== What the exercise asks ==
Copy every line of the items below character for character. Leave the pictures out of your copy.

== Stored data ==
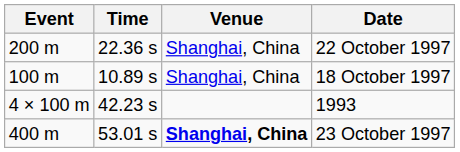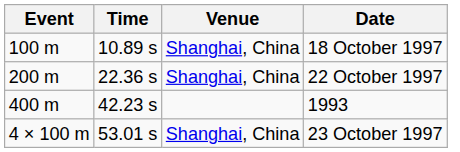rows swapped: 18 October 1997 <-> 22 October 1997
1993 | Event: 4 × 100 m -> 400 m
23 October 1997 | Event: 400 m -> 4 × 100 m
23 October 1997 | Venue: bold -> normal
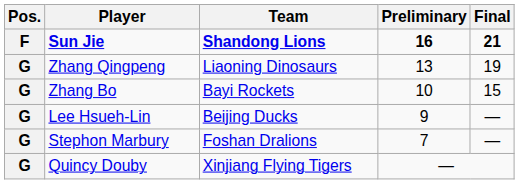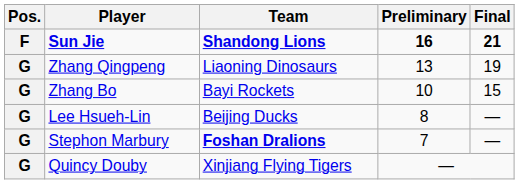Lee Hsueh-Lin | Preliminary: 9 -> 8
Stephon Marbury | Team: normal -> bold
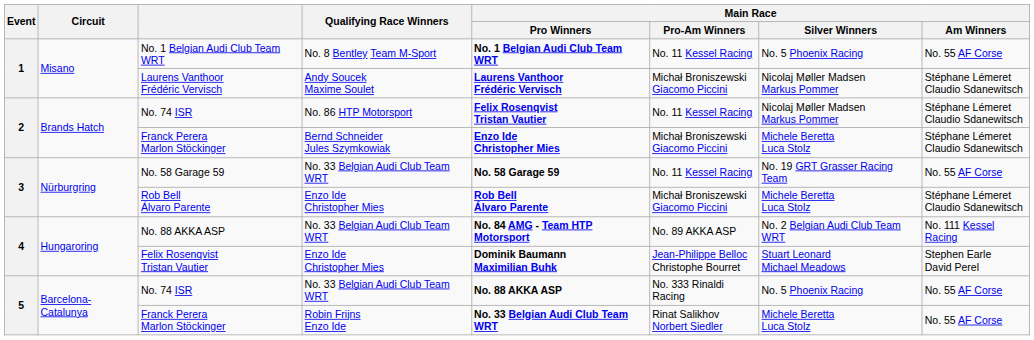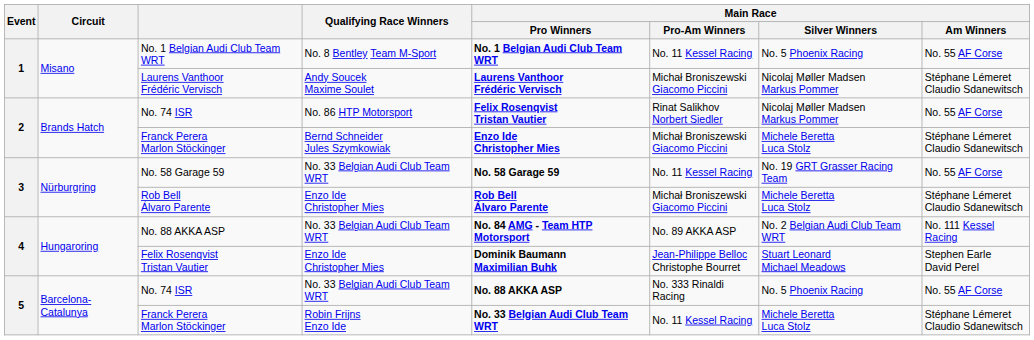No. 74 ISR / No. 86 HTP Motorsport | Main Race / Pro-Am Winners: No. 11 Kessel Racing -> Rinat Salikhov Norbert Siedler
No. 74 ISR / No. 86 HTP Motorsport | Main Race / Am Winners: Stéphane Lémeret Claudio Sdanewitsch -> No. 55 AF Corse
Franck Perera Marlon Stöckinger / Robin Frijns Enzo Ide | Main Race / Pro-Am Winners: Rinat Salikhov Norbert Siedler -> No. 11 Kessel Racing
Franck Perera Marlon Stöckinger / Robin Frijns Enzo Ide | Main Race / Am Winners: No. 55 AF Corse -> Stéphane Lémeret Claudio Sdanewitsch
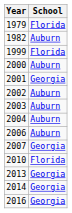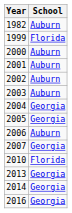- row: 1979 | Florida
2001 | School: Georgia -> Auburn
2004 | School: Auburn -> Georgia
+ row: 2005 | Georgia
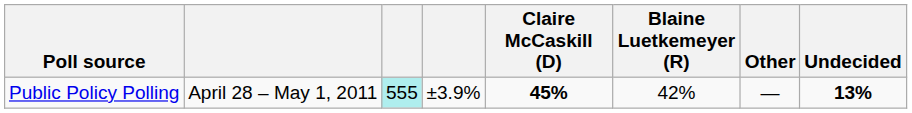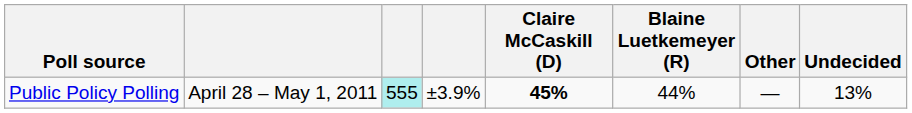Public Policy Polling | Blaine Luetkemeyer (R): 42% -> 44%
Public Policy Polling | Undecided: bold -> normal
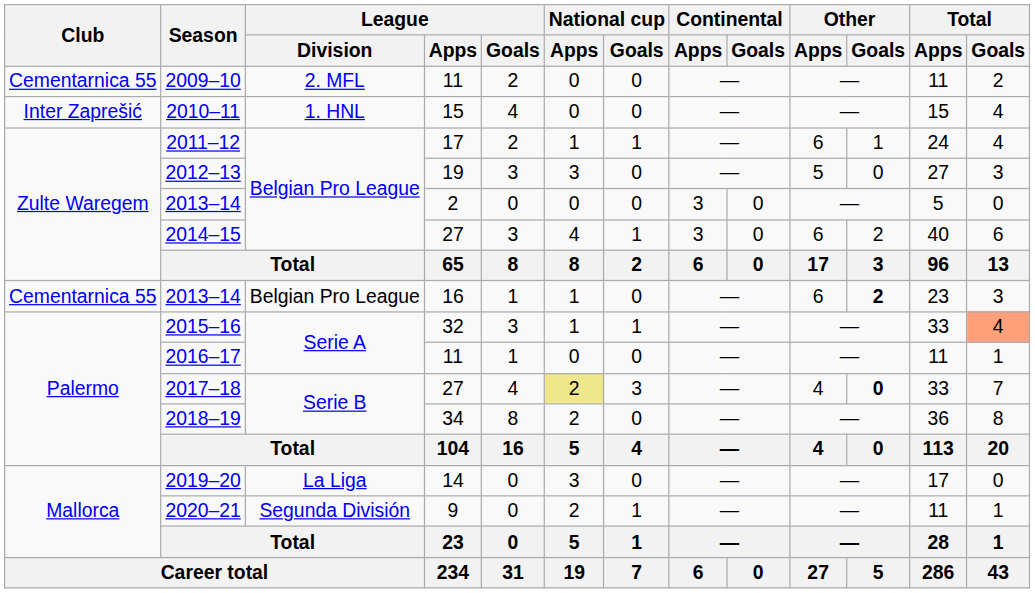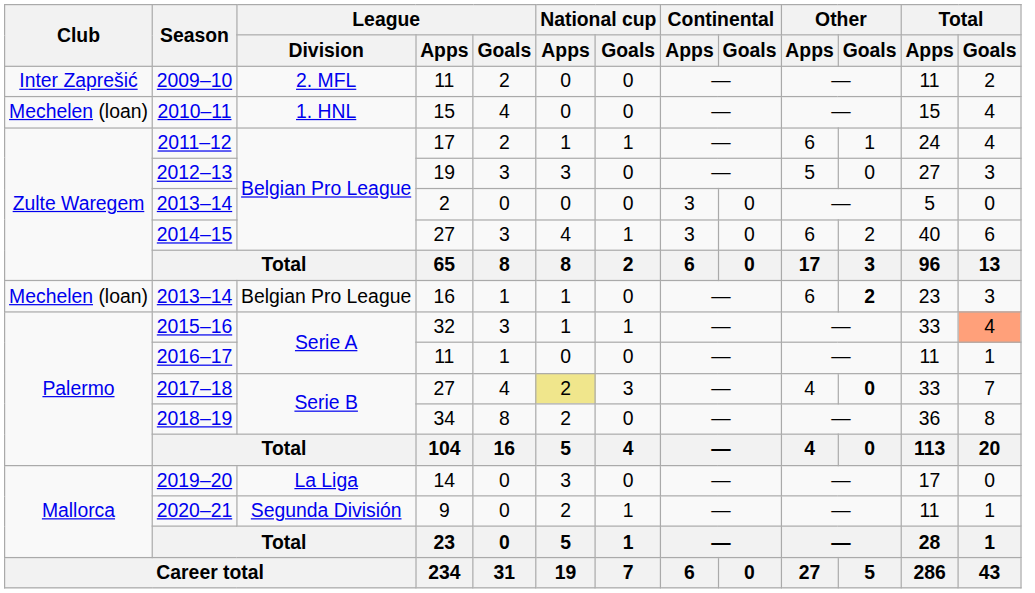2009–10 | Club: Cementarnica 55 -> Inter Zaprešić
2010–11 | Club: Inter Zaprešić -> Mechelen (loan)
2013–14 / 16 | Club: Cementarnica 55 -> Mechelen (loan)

== Exercise response ==
rows swapped: 18 October 1997 <-> 22 October 1997
1993 | Event: 4 × 100 m -> 400 m
23 October 1997 | Event: 400 m -> 4 × 100 m
23 October 1997 | Venue: bold -> normal
Lee Hsueh-Lin | Preliminary: 9 -> 8
Stephon Marbury | Team: normal -> bold
No. 74 ISR / No. 86 HTP Motorsport | Main Race / Pro-Am Winners: No. 11 Kessel Racing -> Rinat Salikhov Norbert Siedler
No. 74 ISR / No. 86 HTP Motorsport | Main Race / Am Winners: Stéphane Lémeret Claudio Sdanewitsch -> No. 55 AF Corse
Franck Perera Marlon Stöckinger / Robin Frijns Enzo Ide | Main Race / Pro-Am Winners: Rinat Salikhov Norbert Siedler -> No. 11 Kessel Racing
Franck Perera Marlon Stöckinger / Robin Frijns Enzo Ide | Main Race / Am Winners: No. 55 AF Corse -> Stéphane Lémeret Claudio Sdanewitsch
- row: 1979 | Florida
2001 | School: Georgia -> Auburn
2004 | School: Auburn -> Georgia
+ row: 2005 | Georgia
Public Policy Polling | Blaine Luetkemeyer (R): 42% -> 44%
Public Policy Polling | Undecided: bold -> normal
2009–10 | Club: Cementarnica 55 -> Inter Zaprešić
2010–11 | Club: Inter Zaprešić -> Mechelen (loan)
2013–14 / 16 | Club: Cementarnica 55 -> Mechelen (loan)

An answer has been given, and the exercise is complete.